On these portals, you will also be able to view all the events that are happening on campus that you might be interested in. These events range from campus-wide career fairs, panels and forums with employers, interview training, and more. Many clubs on campus also host their own panels with distinct personalities working in a particular field. These events are great networking opportunities, and we cannot stress how important it is to introduce yourself to the different people you meet there, no matter what position they hold. A simple introduction and a follow-up email can lead to the summer internship of your dreams!

You can also find the Center for Career Education office on the lower level of East Campus and the Beyond Barnard office on the second floor of Elliott Hall. They also each have career counseling and drop-in advising hours. for advising! If you’re looking to brush up your résumé or practice your interviewing skills, you might be interested in booking an appointment with one of their advisers.


What should I include in a résumé?


What you should include on a résumé varies depending on the industry you’re interested in. However, there are still some indispensable sections you should include.

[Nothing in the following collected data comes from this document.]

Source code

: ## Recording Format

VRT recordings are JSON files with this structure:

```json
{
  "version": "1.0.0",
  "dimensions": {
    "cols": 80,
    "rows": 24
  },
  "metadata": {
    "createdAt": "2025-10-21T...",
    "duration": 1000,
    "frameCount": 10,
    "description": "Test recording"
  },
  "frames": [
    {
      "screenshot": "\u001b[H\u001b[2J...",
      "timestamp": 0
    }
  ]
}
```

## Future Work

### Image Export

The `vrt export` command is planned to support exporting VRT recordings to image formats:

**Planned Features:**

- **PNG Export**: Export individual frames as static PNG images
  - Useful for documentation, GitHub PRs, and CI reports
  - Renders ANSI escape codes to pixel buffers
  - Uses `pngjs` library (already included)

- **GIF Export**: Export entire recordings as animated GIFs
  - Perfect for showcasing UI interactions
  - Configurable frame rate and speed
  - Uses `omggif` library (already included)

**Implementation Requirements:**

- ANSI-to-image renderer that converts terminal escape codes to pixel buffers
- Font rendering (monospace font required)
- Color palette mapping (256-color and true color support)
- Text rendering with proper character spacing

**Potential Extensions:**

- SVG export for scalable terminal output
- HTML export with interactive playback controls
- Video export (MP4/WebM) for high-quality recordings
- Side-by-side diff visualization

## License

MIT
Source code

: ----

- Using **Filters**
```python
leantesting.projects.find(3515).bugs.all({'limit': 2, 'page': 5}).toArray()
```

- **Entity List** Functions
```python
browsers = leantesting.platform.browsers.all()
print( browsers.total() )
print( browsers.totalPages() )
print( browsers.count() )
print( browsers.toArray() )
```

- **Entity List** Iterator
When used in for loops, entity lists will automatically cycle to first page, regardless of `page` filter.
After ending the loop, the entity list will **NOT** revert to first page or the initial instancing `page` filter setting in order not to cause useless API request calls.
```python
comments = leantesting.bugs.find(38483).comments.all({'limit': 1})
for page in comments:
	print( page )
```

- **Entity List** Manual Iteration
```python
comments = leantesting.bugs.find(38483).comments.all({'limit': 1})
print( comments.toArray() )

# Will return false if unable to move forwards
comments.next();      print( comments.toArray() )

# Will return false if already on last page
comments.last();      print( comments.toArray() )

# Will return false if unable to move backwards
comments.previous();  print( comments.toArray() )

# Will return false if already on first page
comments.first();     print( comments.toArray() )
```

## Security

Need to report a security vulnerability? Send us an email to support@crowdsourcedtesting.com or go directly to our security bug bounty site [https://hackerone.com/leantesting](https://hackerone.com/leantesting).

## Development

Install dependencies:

First, make sure you have your contact information listed with your email address and a phone number. You should also include an “Education” section where you list the current school you’re attending, your intended major, and your graduation date. As a first-year, you can still include your high school. You should also list any notable courses you took this semester or the previous semester that might apply to the field of work you are interested in.

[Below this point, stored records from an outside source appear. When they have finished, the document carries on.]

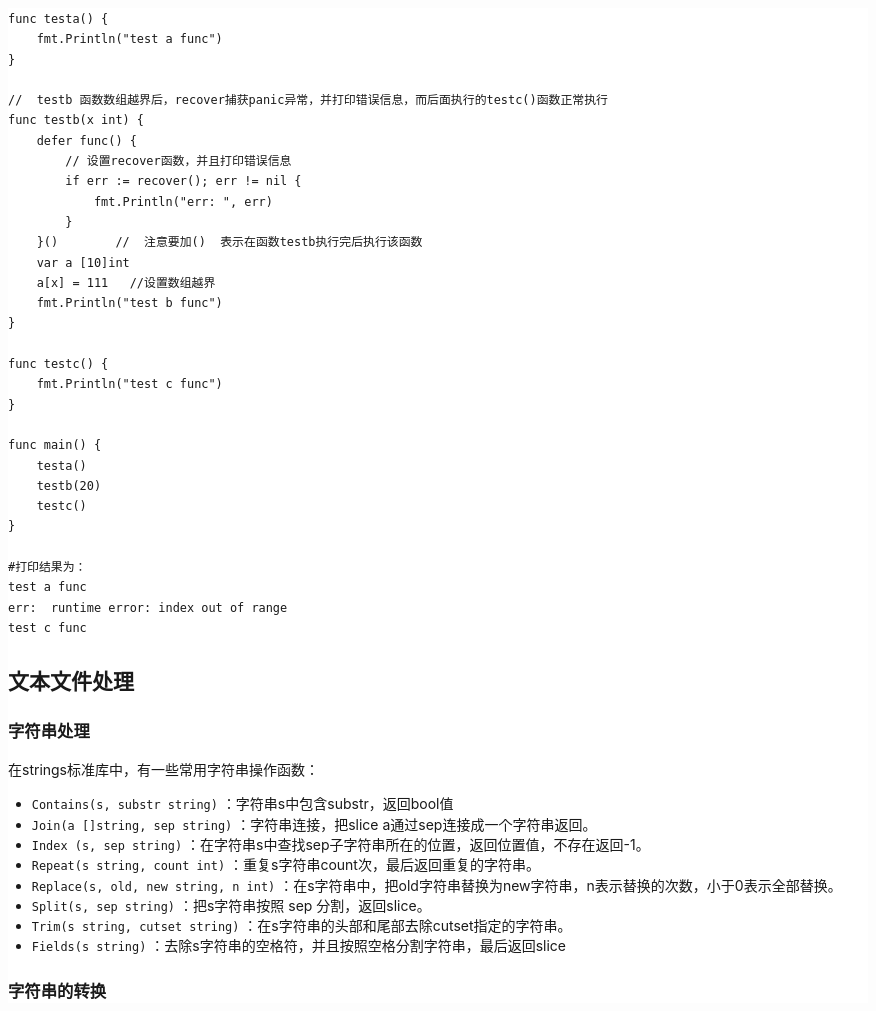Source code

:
 ```
func testa() {
	fmt.Println("test a func")
}

//  testb 函数数组越界后，recover捕获panic异常，并打印错误信息，而后面执行的testc()函数正常执行
func testb(x int) {
	defer func() {
		// 设置recover函数，并且打印错误信息
		if err := recover(); err != nil {
			fmt.Println("err: ", err)
		}
	}()        //  注意要加()  表示在函数testb执行完后执行该函数
	var a [10]int
	a[x] = 111   //设置数组越界
	fmt.Println("test b func")
}

func testc() {
	fmt.Println("test c func")
}

func main() {
	testa()
	testb(20)
	testc()
}

#打印结果为：
test a func
err:  runtime error: index out of range
test c func
```


## 文本文件处理

### 字符串处理

在strings标准库中，有一些常用字符串操作函数：
- `Contains(s, substr string)` ：字符串s中包含substr，返回bool值
- `Join(a []string, sep string)` ：字符串连接，把slice a通过sep连接成一个字符串返回。
- `Index (s, sep string)` ：在字符串s中查找sep子字符串所在的位置，返回位置值，不存在返回-1。
- `Repeat(s string, count int)` ：重复s字符串count次，最后返回重复的字符串。
- `Replace(s, old, new string, n int)` ：在s字符串中，把old字符串替换为new字符串，n表示替换的次数，小于0表示全部替换。
- `Split(s, sep string)` ：把s字符串按照 sep 分割，返回slice。
- `Trim(s string, cutset string)` ：在s字符串的头部和尾部去除cutset指定的字符串。
- `Fields(s string)` ：去除s字符串的空格符，并且按照空格分割字符串，最后返回slice


### 字符串的转换
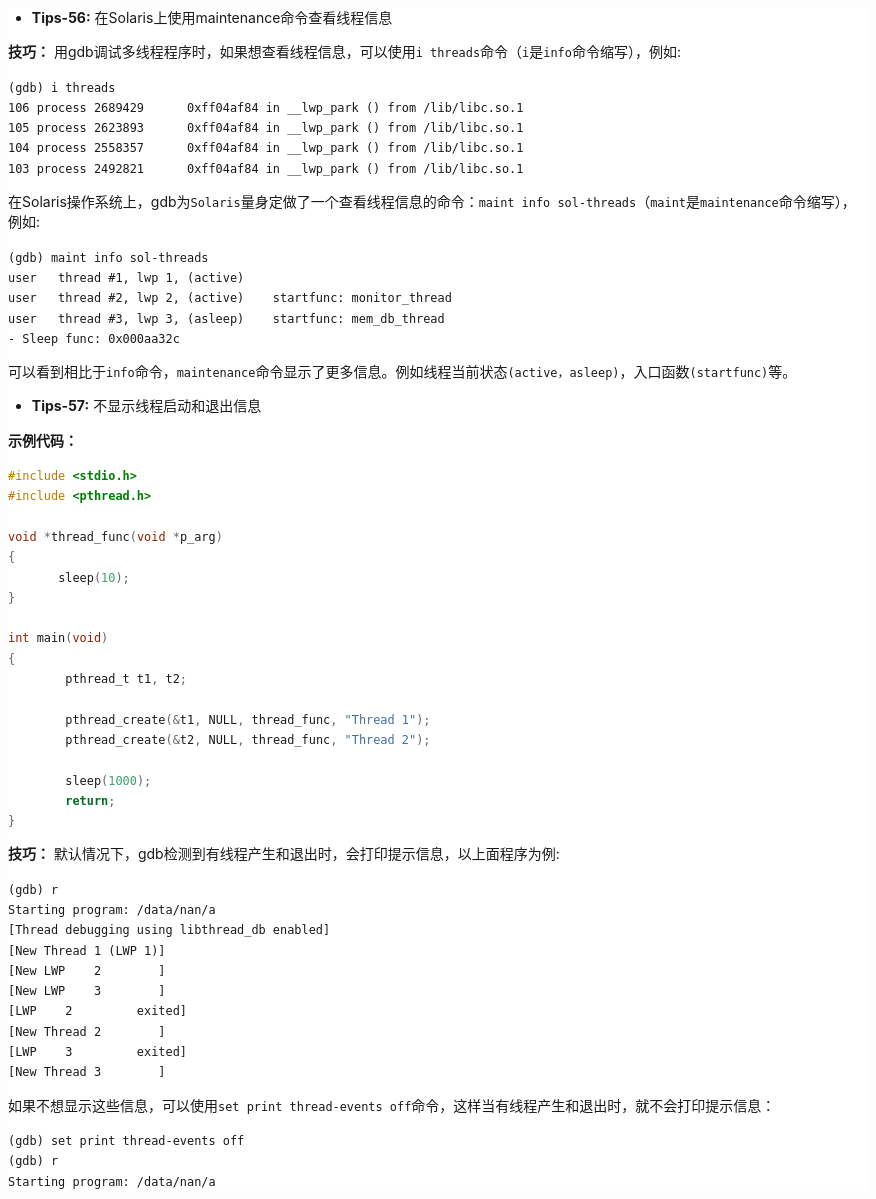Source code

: - **Tips-56:** 在Solaris上使用maintenance命令查看线程信息

**技巧：**
用gdb调试多线程程序时，如果想查看线程信息，可以使用`i threads`命令（`i`是`info`命令缩写），例如:

```shell
(gdb) i threads
106 process 2689429      0xff04af84 in __lwp_park () from /lib/libc.so.1
105 process 2623893      0xff04af84 in __lwp_park () from /lib/libc.so.1
104 process 2558357      0xff04af84 in __lwp_park () from /lib/libc.so.1
103 process 2492821      0xff04af84 in __lwp_park () from /lib/libc.so.1
```
在Solaris操作系统上，gdb为`Solaris`量身定做了一个查看线程信息的命令：`maint info sol-threads`（`maint`是`maintenance`命令缩写），例如:

```shell
(gdb) maint info sol-threads
user   thread #1, lwp 1, (active)
user   thread #2, lwp 2, (active)    startfunc: monitor_thread
user   thread #3, lwp 3, (asleep)    startfunc: mem_db_thread
- Sleep func: 0x000aa32c
```

可以看到相比于`info`命令，`maintenance`命令显示了更多信息。例如线程当前状态`(active，asleep)`，入口函数`(startfunc)`等。

- **Tips-57:** 不显示线程启动和退出信息

**示例代码：**

```c
#include <stdio.h>
#include <pthread.h>

void *thread_func(void *p_arg)
{
       sleep(10);
}

int main(void)
{
        pthread_t t1, t2;

        pthread_create(&t1, NULL, thread_func, "Thread 1");
        pthread_create(&t2, NULL, thread_func, "Thread 2");

        sleep(1000);
        return;
}
```

**技巧：**
默认情况下，gdb检测到有线程产生和退出时，会打印提示信息，以上面程序为例:

```shell
(gdb) r
Starting program: /data/nan/a
[Thread debugging using libthread_db enabled]
[New Thread 1 (LWP 1)]
[New LWP    2        ]
[New LWP    3        ]
[LWP    2         exited]
[New Thread 2        ]
[LWP    3         exited]
[New Thread 3        ]
```
如果不想显示这些信息，可以使用`set print thread-events off`命令，这样当有线程产生和退出时，就不会打印提示信息：
```shell
(gdb) set print thread-events off
(gdb) r
Starting program: /data/nan/a
```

The next section you should include, and arguably one of the most important ones, is the “Experience” section. Make sure to list any relevant work experiences in reverse chronological order with the most recent one at the top. You should include the organization name, location, dates, position title, and a description of your accomplishments and the skills you gained. Many people think that after writing a résumé, it can be sent to as many people as possible without any editing in between, but that isn’t true. Instead, you should spend time researching potential employers and tailoring your resume to fit the specific job description they’ve posted and the mission statement of the company!

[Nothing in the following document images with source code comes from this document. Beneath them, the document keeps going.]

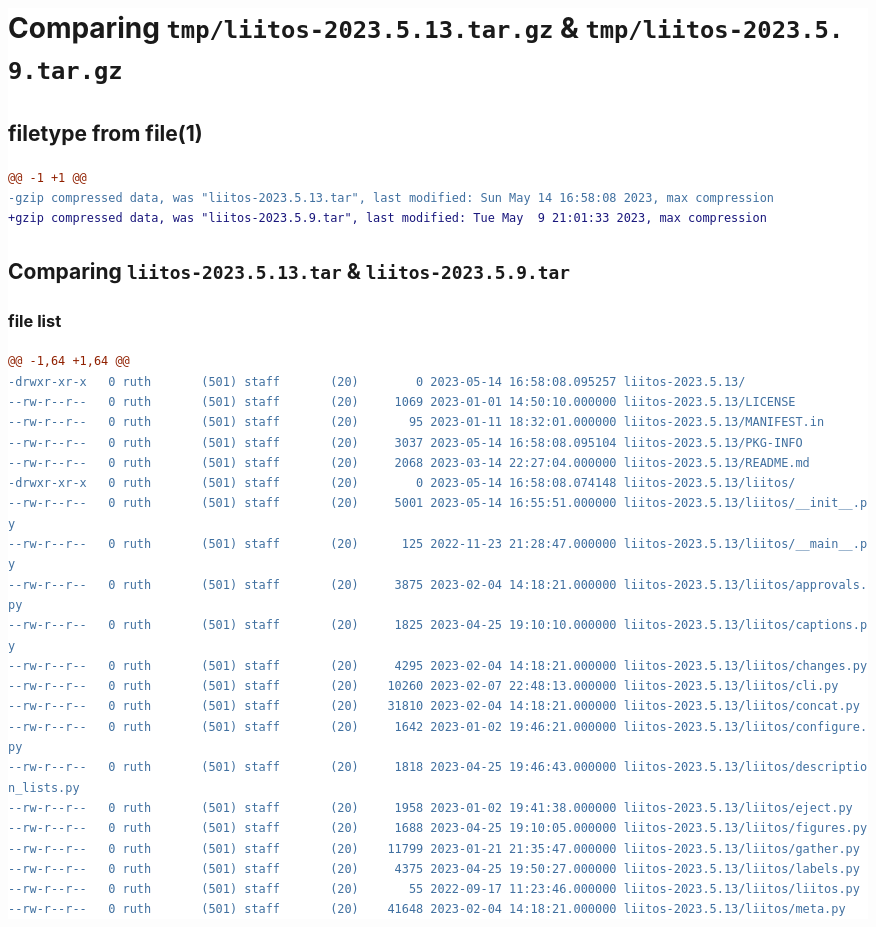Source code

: # Comparing `tmp/liitos-2023.5.13.tar.gz` & `tmp/liitos-2023.5.9.tar.gz`

## filetype from file(1)

```diff
@@ -1 +1 @@
-gzip compressed data, was "liitos-2023.5.13.tar", last modified: Sun May 14 16:58:08 2023, max compression
+gzip compressed data, was "liitos-2023.5.9.tar", last modified: Tue May  9 21:01:33 2023, max compression
```

## Comparing `liitos-2023.5.13.tar` & `liitos-2023.5.9.tar`

### file list

```diff
@@ -1,64 +1,64 @@
-drwxr-xr-x   0 ruth       (501) staff       (20)        0 2023-05-14 16:58:08.095257 liitos-2023.5.13/
--rw-r--r--   0 ruth       (501) staff       (20)     1069 2023-01-01 14:50:10.000000 liitos-2023.5.13/LICENSE
--rw-r--r--   0 ruth       (501) staff       (20)       95 2023-01-11 18:32:01.000000 liitos-2023.5.13/MANIFEST.in
--rw-r--r--   0 ruth       (501) staff       (20)     3037 2023-05-14 16:58:08.095104 liitos-2023.5.13/PKG-INFO
--rw-r--r--   0 ruth       (501) staff       (20)     2068 2023-03-14 22:27:04.000000 liitos-2023.5.13/README.md
-drwxr-xr-x   0 ruth       (501) staff       (20)        0 2023-05-14 16:58:08.074148 liitos-2023.5.13/liitos/
--rw-r--r--   0 ruth       (501) staff       (20)     5001 2023-05-14 16:55:51.000000 liitos-2023.5.13/liitos/__init__.py
--rw-r--r--   0 ruth       (501) staff       (20)      125 2022-11-23 21:28:47.000000 liitos-2023.5.13/liitos/__main__.py
--rw-r--r--   0 ruth       (501) staff       (20)     3875 2023-02-04 14:18:21.000000 liitos-2023.5.13/liitos/approvals.py
--rw-r--r--   0 ruth       (501) staff       (20)     1825 2023-04-25 19:10:10.000000 liitos-2023.5.13/liitos/captions.py
--rw-r--r--   0 ruth       (501) staff       (20)     4295 2023-02-04 14:18:21.000000 liitos-2023.5.13/liitos/changes.py
--rw-r--r--   0 ruth       (501) staff       (20)    10260 2023-02-07 22:48:13.000000 liitos-2023.5.13/liitos/cli.py
--rw-r--r--   0 ruth       (501) staff       (20)    31810 2023-02-04 14:18:21.000000 liitos-2023.5.13/liitos/concat.py
--rw-r--r--   0 ruth       (501) staff       (20)     1642 2023-01-02 19:46:21.000000 liitos-2023.5.13/liitos/configure.py
--rw-r--r--   0 ruth       (501) staff       (20)     1818 2023-04-25 19:46:43.000000 liitos-2023.5.13/liitos/description_lists.py
--rw-r--r--   0 ruth       (501) staff       (20)     1958 2023-01-02 19:41:38.000000 liitos-2023.5.13/liitos/eject.py
--rw-r--r--   0 ruth       (501) staff       (20)     1688 2023-04-25 19:10:05.000000 liitos-2023.5.13/liitos/figures.py
--rw-r--r--   0 ruth       (501) staff       (20)    11799 2023-01-21 21:35:47.000000 liitos-2023.5.13/liitos/gather.py
--rw-r--r--   0 ruth       (501) staff       (20)     4375 2023-04-25 19:50:27.000000 liitos-2023.5.13/liitos/labels.py
--rw-r--r--   0 ruth       (501) staff       (20)       55 2022-09-17 11:23:46.000000 liitos-2023.5.13/liitos/liitos.py
--rw-r--r--   0 ruth       (501) staff       (20)    41648 2023-02-04 14:18:21.000000 liitos-2023.5.13/liitos/meta.py
```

Finally, the last section you should have is an “Additional Skills” section. You can include any other miscellaneous skills you might have such as the different languages you speak or any coding experience you might have.

Keep in mind that résumébuilding takes time, so don’t be surprised if you don’t have the perfect résumé after working on it for the first time. Be patient! You can also find more resources from CCE on how to write your résumé here.


What if I don’t have enough (or any) experience?


Even if you feel like you don’t have enough experience, you probably have more than you think! You should definitely use your high school experience to your advantage by including any leadership positions you had. Make sure to also include any notable positions you might have in any clubs on campus this year. By listing all these positions, you can highlight the transferrable skills you gained through these experiences and also low-key boast about all the accomplishments you made happen through these clubs. Just think of it as another round of college applications where you try to sell the best version of yourself.


Who do I talk to if I have any questions?


If there are questions and concerns, or if you ever feel like you need to talk with a professional career counselor, Columbia’s CCE offers drop-in hours between 1 to 4 p.m. Monday through Friday. For Beyond Barnard, adviser drop-in hours run from 12 to 2 p.m. Monday through Friday, while you also have the option to chat with a peer career adviser during the week between 10 a.m. and 5 p.m. For both Columbia and Barnard, you can also schedule a more in-depth, 30-minute or 50-minute appointment on Handshake.